THE INPUT section start

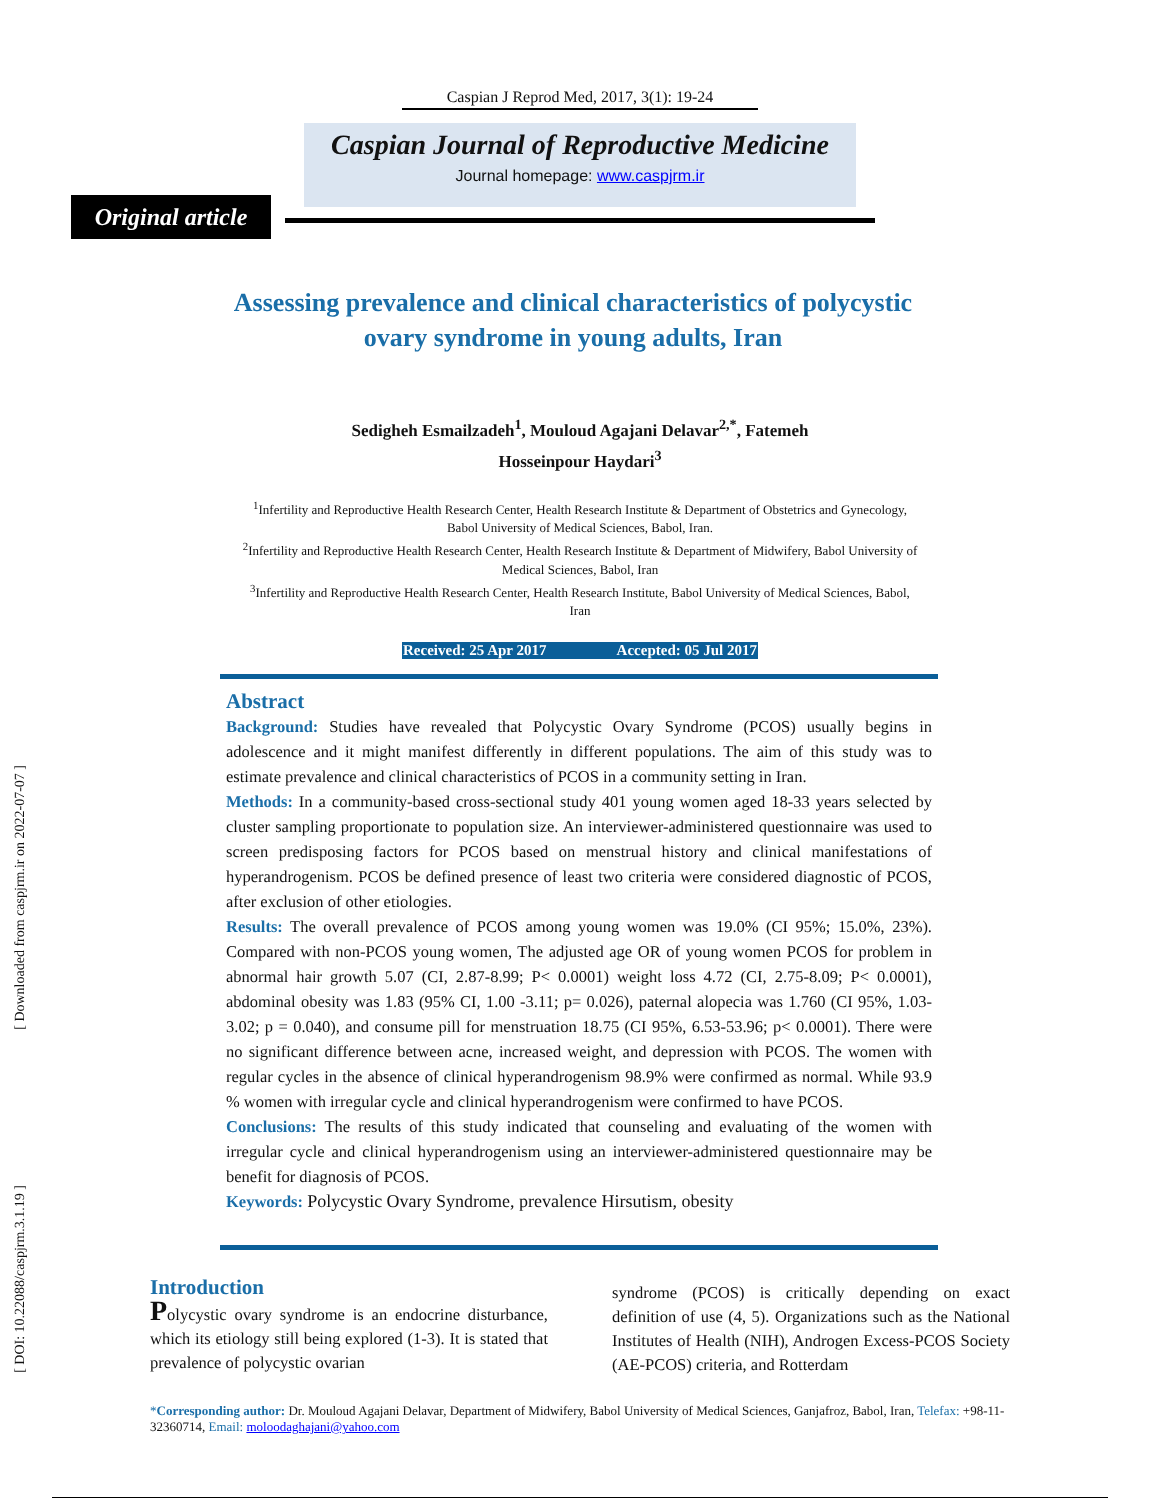[ Downloaded from caspjrm.ir on 2022-07-07 ]
[ DOI: 10.22088/caspjrm.3.1.19 ]
Caspian J Reprod Med, 2017, 3(1): 19-24
Caspian Journal of Reproductive Medicine
Journal homepage: www.caspjrm.ir
Original article
Assessing prevalence and clinical characteristics of polycystic ovary syndrome in young adults, Iran
Sedigheh Esmailzadeh<sup>1</sup>, Mouloud Agajani Delavar<sup>2,*</sup>, Fatemeh Hosseinpour Haydari<sup>3</sup>
<sup>1</sup> Infertility and Reproductive Health Research Center, Health Research Institute & Department of Obstetrics and Gynecology, Babol University of Medical Sciences, Babol, Iran.
<sup>2</sup> Infertility and Reproductive Health Research Center, Health Research Institute & Department of Midwifery, Babol University of Medical Sciences, Babol, Iran
<sup>3</sup> Infertility and Reproductive Health Research Center, Health Research Institute, Babol University of Medical Sciences, Babol, Iran
Received: 25 Apr 2017 Accepted: 05 Jul 2017
Abstract
Background: Studies have revealed that Polycystic Ovary Syndrome (PCOS) usually begins in adolescence and it might manifest differently in different populations. The aim of this study was to estimate prevalence and clinical characteristics of PCOS in a community setting in Iran.
Methods: In a community-based cross-sectional study 401 young women aged 18-33 years selected by cluster sampling proportionate to population size. An interviewer-administered questionnaire was used to screen predisposing factors for PCOS based on menstrual history and clinical manifestations of hyperandrogenism. PCOS be defined presence of least two criteria were considered diagnostic of PCOS, after exclusion of other etiologies.
Results: The overall prevalence of PCOS among young women was 19.0% (CI 95%; 15.0%, 23%). Compared with non-PCOS young women, The adjusted age OR of young women PCOS for problem in abnormal hair growth 5.07 (CI, 2.87-8.99; P< 0.0001) weight loss 4.72 (CI, 2.75-8.09; P< 0.0001), abdominal obesity was 1.83 (95% CI, 1.00 -3.11; p= 0.026), paternal alopecia was 1.760 (CI 95%, 1.03-3.02; p = 0.040), and consume pill for menstruation 18.75 (CI 95%, 6.53-53.96; p< 0.0001). There were no significant difference between acne, increased weight, and depression with PCOS. The women with regular cycles in the absence of clinical hyperandrogenism 98.9% were confirmed as normal. While 93.9 % women with irregular cycle and clinical hyperandrogenism were confirmed to have PCOS.
Conclusions: The results of this study indicated that counseling and evaluating of the women with irregular cycle and clinical hyperandrogenism using an interviewer-administered questionnaire may be benefit for diagnosis of PCOS.
Keywords: Polycystic Ovary Syndrome, prevalence Hirsutism, obesity
Introduction
Polycystic ovary syndrome is an endocrine disturbance, which its etiology still being explored (1-3). It is stated that prevalence of polycystic ovarian
syndrome (PCOS) is critically depending on exact definition of use (4, 5). Organizations such as the National Institutes of Health (NIH), Androgen Excess-PCOS Society (AE-PCOS) criteria, and Rotterdam
*Corresponding author: Dr. Mouloud Agajani Delavar, Department of Midwifery, Babol University of Medical Sciences, Ganjafroz, Babol, Iran, Telefax: +98-11-32360714, Email: moloodaghajani@yahoo.com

THE INPUT section end

§ EXERCISE AIM
Write out exactly the lines above between the line with "Background: Studies have" and the line with "Methods: In a", inclusive, and nothing beyond them.

§ FINISHED EXERCISE
Background: Studies have revealed that Polycystic Ovary Syndrome (PCOS) usually begins in adolescence and it might manifest differently in different populations. The aim of this study was to estimate prevalence and clinical characteristics of PCOS in a community setting in Iran.
Methods: In a community-based cross-sectional study 401 young women aged 18-33 years selected by cluster sampling proportionate to population size. An interviewer-administered questionnaire was used to screen predisposing factors for PCOS based on menstrual history and clinical manifestations of hyperandrogenism. PCOS be defined presence of least two criteria were considered diagnostic of PCOS, after exclusion of other etiologies.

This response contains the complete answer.